Red Hat rolls OpenStack train up to Platform 16

Red Hat rolls OpenStack train up to Platform 16

With OpenStack’s Train release out for a while, Red Hat has now finished work on version 16 of OpenStack Platform, its commercial offering of the cloud computing platform.

According to the IBM subsidiary, the product aims at service providers looking to run workloads from the areas of network function virtualisation, artificial intelligence and machine learning, as well as high performance and edge computing. 

Version 16 is based on the Train release, but comes with a couple of special features to justify the price and support its target audience better. This is why, for example, the platform’s Compute service now allows deployments to be configured to use multiple cells, which helps with process isolation and security in larger setups. 

Compute has also been modified to let users schedule pinned and floating instances on a single host, create instances with a guaranteed minimum bandwidth, and perform live migrations pinned instances and those with SR-IOV interfaces.

Since security is another major issue of enterprise customers, the platform’s Block Storage service has learned to change the encryption key when cloning an encrypted volume, following the security best practice to not use the same key multiple times. It also adds an encryption key to the key management service when uploading an encrypted volume to the image service.

The Platform’s networking component received some security enhancement as well, leading the service to support “the encryption of internal API traffic for OVN using Transport Layer Security”. Apart from that it now sports features to deploy OVN on IPv6 networks, and limit incoming traffic to a list of IP addresses.

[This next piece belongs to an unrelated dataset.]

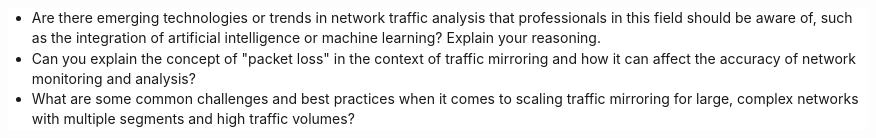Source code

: - Are there emerging technologies or trends in network traffic analysis that professionals in this field should be aware of, such as the integration of artificial intelligence or machine learning? Explain your reasoning.
- Can you explain the concept of "packet loss" in the context of traffic mirroring and how it can affect the accuracy of network monitoring and analysis?
- What are some common challenges and best practices when it comes to scaling traffic mirroring for large, complex networks with multiple segments and high traffic volumes?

Thrill seekers are welcome to look into the technology previews, of which there are several in version 16. The release for example brings capabilities to “interact with a single undercloud to manage multiple distinct overclouds”, “create an active-active configuration for Block Storage service”, and deploy multiple Ceph clusters. Underclouds are single-node OpenStack installations which serve as main director nodes. They contain components to manage the nodes making up an OpenStack environment (deployed cloud or Overcloud).

Another experimental addition can be found in the form of a so-called undercloud minion, which provides additional heat-engine and ironic-conductor services to realise faster and larger deployments. A new validation framework is meant to “help verify the requirements and functionality of the undercloud and overcloud”. The full list of changes can be found in the product’s documentation.